ところで最初に自身で乗った117クーペは、その後の僕のクルマに対する趣味趣向を決定づけた。姿のいいイタリアン・デザインのクルマは乗っていて何と気持ちいいことか、と。時が流れて、僕は本物のイタリア車に染まることに。といってもフェラーリ、ランボルギーニといった世界はせいぜいミニチュア・カーを愛でていられればそれで十分だった。そしてある時、乗っていたVWコラードVR6から、ふとアルファ164に乗り換えた。初のイタ車、華麗なる転向(笑)だった。

以降、僕は“アルフィスタ”の仲間入りを果たし、164を皮切りにGTV、156と乗り継ぐ。いずれもV6エンジン搭載車だった。そして156(2・5LのV6、6速MTだった)のクラッチレリーズがイッたのを機に、今度は当時156の上級モデルとして用意のあった166に乗り換えた。

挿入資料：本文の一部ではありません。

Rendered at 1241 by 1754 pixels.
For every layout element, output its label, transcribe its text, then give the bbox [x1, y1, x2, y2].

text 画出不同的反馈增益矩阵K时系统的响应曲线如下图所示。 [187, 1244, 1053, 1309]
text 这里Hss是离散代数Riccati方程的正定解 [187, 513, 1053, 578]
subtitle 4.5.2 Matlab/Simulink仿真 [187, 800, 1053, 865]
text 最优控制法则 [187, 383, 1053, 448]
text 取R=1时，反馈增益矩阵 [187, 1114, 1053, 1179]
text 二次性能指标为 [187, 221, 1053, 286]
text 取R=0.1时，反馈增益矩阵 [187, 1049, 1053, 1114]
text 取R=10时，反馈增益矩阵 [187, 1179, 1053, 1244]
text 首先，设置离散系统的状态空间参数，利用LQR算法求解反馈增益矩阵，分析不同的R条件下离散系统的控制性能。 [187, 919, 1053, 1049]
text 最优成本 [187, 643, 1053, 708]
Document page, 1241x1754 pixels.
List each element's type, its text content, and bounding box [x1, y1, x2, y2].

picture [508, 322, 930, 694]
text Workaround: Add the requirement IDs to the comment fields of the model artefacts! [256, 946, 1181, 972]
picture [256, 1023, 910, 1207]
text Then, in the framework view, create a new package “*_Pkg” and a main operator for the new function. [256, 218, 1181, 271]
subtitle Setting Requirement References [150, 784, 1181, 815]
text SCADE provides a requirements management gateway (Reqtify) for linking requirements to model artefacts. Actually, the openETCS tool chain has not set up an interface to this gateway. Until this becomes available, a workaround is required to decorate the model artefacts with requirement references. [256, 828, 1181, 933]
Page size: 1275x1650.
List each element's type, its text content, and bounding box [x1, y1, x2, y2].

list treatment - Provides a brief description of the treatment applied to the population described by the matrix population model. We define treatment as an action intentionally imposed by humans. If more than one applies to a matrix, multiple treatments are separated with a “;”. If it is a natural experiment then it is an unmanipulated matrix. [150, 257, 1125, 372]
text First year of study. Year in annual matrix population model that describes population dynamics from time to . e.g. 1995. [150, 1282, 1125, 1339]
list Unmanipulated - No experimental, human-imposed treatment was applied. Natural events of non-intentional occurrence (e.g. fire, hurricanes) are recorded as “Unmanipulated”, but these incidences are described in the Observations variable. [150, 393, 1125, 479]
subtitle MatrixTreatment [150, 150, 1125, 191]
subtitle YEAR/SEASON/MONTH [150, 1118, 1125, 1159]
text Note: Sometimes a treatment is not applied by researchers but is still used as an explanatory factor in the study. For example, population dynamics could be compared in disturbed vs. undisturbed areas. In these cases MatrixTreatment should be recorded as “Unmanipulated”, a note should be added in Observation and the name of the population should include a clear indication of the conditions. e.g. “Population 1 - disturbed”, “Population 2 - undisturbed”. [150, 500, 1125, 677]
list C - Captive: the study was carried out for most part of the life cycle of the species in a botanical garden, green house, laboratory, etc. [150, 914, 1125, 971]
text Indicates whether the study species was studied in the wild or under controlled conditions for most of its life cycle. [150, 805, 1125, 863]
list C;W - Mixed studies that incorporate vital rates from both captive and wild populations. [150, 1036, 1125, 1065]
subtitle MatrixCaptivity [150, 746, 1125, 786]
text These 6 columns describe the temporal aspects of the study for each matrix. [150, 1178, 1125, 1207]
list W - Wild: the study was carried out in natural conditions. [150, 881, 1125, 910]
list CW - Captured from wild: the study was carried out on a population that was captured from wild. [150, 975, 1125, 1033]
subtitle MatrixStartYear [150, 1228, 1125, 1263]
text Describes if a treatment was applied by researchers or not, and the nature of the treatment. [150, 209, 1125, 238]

と、そこからまったく脇目をふらなくなったのである。166の持て余さない少し余裕のあるボディサイズ(156より小回りも効き、都心のコインパーキングでもスッとクルマが収められた)、何しろなめらかで神経を逆撫でしない乗り味(赤いレターの入った英国生産のピレリPゼロ・ロッソはベストだった)や自分の操作に対するクルマの反応、間合いが仕立てたスーツのように身体に馴染んだ。派手ではないが存在感のあるスタイリングは、何年経ってもまったく飽きることはなかった。ただし最初に乗ったクルマはボディのあちこちからキシミ音が出るなど個体として満足できず、そこでフェイスリフト(があったことすら忘れているほど、後期型のマスクを僕はまったく認める気になれなかった)直前、初期型のルックスのうちに……と2台目の166に乗り換えた。1台目は何となくミステリアスな“ネプチューングレー”を選んだが、2台目はプレーンなライトグレーメタリック(シルバーメタ)にした。1台目は2年少々で手放したが、2台目は母が他界した2003年から乗り始め、終(つい)のクルマにしてもいいかも知れない……の思いで、十数年もち続けた。最後は諸般の事情でディーラー手配のキャリアカーに載せられドナドナしていったが、車両確認をしてくれたメカニック氏から「リスか何かが住んでいた形跡があって、V6の吸気管あたりが木の実のカラだらけでした」とメールで写真が送られてきた。

166が我が家のガレージから消えてもう数年が経つ。今はフィアット500の1台で暮らしているが、166があった頃のさまざまな思い出は今でも昨日のことのようだ。生涯であれほど自分で“合っている”と思えるクルマに出会える機会はたぶんもうないのではないかと思う。